The Plan International project has analysed over 1000 incidents of harassment from its interactive Free To Be map.
By Libby Curran
April 10, 2019
  shares

Last year, Plan International launched an interactive map for Sydney women to report incidents of street harassment. Thousands of Sydney girls and women used it to drop pins on locations around the city — either 'good' for where they felt safe, or 'bad' for where they felt threatened. Now, that data has been pulled and analysed for a new global report titled Unsafe on the Streets, which shines a spotlight on the rates of street harassment experienced by women across the world.

It was based on 750 shared experiences from women in Lima, Delhi, Kampala and Madrid, as well as our own harbour city. The local version of the Free To Be map — which found that 90 percent of women have felt unsafe in Sydney at night — identified three main high-traffic areas where women most commonly felt unsafe: Newtown's King Street, Central Station and nearby Belmore Park, and the area around Hyde Park and Town Hall.

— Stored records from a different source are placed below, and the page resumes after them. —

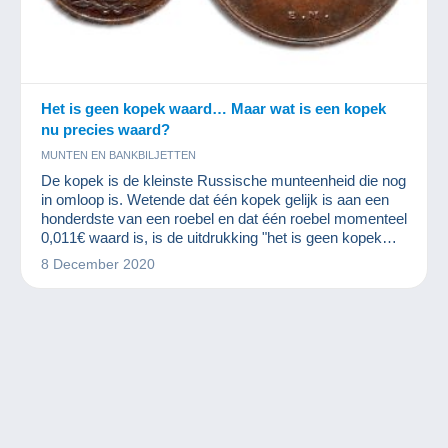
Het is geen kopek waard… Maar wat is een kopek
nu precies waard?
MUNTEN EN BANKBILJETTEN
De kopek is de kleinste Russische munteenheid die nog
in omloop is. Wetende dat één kopek gelijk is aan een
honderdste van een roebel en dat één roebel momenteel
0,011€ waard is, is de uitdrukking "het is geen kopek
waard" nog steeds zinvol. Sommige kopek-munten
8 December 2020
kunnen echter een mooie waarde hebben omdat deze
munteenheid erg oud is.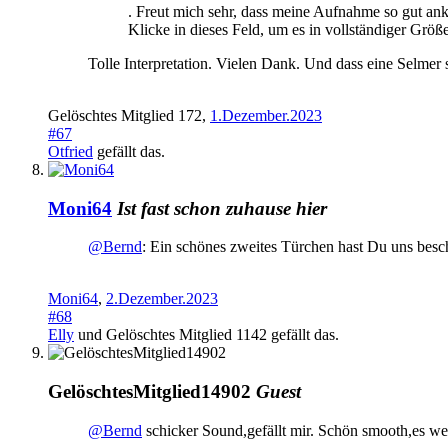
. Freut mich sehr, dass meine Aufnahme so gut a
Klicke in dieses Feld, um es in vollständiger Größ
Tolle Interpretation. Vielen Dank. Und dass eine Selmer
Gelöschtes Mitglied 172
,
1.Dezember.2023
#67
Otfried
gefällt das.
Moni64
Ist fast schon zuhause hier
@Bernd
: Ein schönes zweites Türchen hast Du uns besc
Moni64
,
2.Dezember.2023
#68
Elly
und
Gelöschtes Mitglied 1142
gefällt das.
GelöschtesMitglied14902
Guest
@Bernd
schicker Sound,gefällt mir. Schön smooth,es we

On the Sydney map, a total of 1175 pins referenced incidents of sexual harassment, with 176 of those highlighting harassment by a group. Overall, the survey showed the most common harassment by far was the verbal kind, including aggressive threats and catcalling. One 18-year-old Sydney women shared that she'd been catcalled by construction workers on her way to a job interview, saying that it 'threw her off' for the rest of the day, as "being catcalled makes you want to cover yourself in heaps of layers and hide". Another recalled how she was followed by two young unknown men in a car, while walking home from a party.

While most of the map participants dropped pins to highlight unsafe areas, about one quarter identified 'good' spots, based on things like busyness, adequate lighting and the presence of security or police. Three of the safest spots — where the good pins outnumbered the bad — have been identified as the UNSW Kensington campus, the area surrounding Circular Quay and the Royal Botanic Gardens, and McIver's Ladies Baths in Coogee, which happens to be one of the only female-only spaces in the city. One commenter even called it the 'safest and best place to be a woman in Sydney'.

Of the Sydney women surveyed, 43 percent were aged between 21 and 25, with a further 26 percent between 16 and 20. Over a third of the reported incidents occurred late at night, with places like bus stops and outside school gates proving prime spots for harassment.